Our local independent weekly newspaper has a column called "WTF" that attempts to answer questions about local weirdness (e.g. "what the heck is that weird building down on the southern end of Dorset Street?"). This week's WTF question was "WTF: Why Are Some People Called for Jury Duty While Others Never Are?"
I'm 51 and have never served as a juror.
I registered to vote when I turned 18. I was a freshman in college down in Georgia when I received a jury summons for service back in my home county in Virginia. I filled out the response form with "off at college, kthxbye" and that was that. Never received a peep since.
Carole's never been called at all, in any way, shape, or form.

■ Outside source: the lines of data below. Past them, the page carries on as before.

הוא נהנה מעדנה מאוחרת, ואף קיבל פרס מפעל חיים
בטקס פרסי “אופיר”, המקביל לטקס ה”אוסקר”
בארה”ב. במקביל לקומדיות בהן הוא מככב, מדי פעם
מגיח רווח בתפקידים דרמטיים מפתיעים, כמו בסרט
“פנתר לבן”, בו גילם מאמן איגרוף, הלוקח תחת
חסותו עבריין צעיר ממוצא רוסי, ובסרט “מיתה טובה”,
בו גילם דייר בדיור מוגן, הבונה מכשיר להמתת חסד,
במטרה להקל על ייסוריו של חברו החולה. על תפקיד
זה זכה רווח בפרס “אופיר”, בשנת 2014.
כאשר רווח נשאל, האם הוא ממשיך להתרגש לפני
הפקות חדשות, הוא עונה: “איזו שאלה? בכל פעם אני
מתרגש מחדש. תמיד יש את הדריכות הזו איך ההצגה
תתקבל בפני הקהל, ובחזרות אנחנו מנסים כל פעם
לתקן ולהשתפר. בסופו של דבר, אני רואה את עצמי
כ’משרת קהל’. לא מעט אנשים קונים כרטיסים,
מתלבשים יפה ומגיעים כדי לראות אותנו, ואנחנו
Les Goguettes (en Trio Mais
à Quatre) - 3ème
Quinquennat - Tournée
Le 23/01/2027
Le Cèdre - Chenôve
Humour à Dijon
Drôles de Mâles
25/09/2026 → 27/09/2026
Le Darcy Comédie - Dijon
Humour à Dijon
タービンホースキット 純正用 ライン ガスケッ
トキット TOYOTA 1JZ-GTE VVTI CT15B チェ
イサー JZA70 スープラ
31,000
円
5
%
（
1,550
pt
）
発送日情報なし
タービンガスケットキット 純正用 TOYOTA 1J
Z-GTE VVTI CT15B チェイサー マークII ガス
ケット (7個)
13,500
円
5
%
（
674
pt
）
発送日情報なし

I'm 51, and she's 48. Between the two of us, zip, zilch, nada in terms of juror service. Neither of us has ever not been registered to vote, so you'd think our number would come up now and then, right?
But hey, probability says situations like ours must exist (as the WTF article linked above explains). Knowing that doesn't stop me from feeling kind of ... I dunno, left out.
Admittedly, it would be kind of a headache if I did get called because my work involves very frequent travel scheduled far in advance, but at the same time, it'd be an interesting experience... for some definition of "interesting". It'd be nice just to see what goes on.
On the other hand, I understand that it's not uncommon to get empaneled, make arrangements to have time off and get day care and stuff, only to have the case in question get plea bargained. Everything gets plea bargained these days, or so I understand.
Still. Even if I got called to be a juror for a case involving jaywalking in a blizzard at 2 am on a Sunday and it got pled down to fourth degree mopery and dopery, at least then I could puff out my chest and say "I've done my civic duty."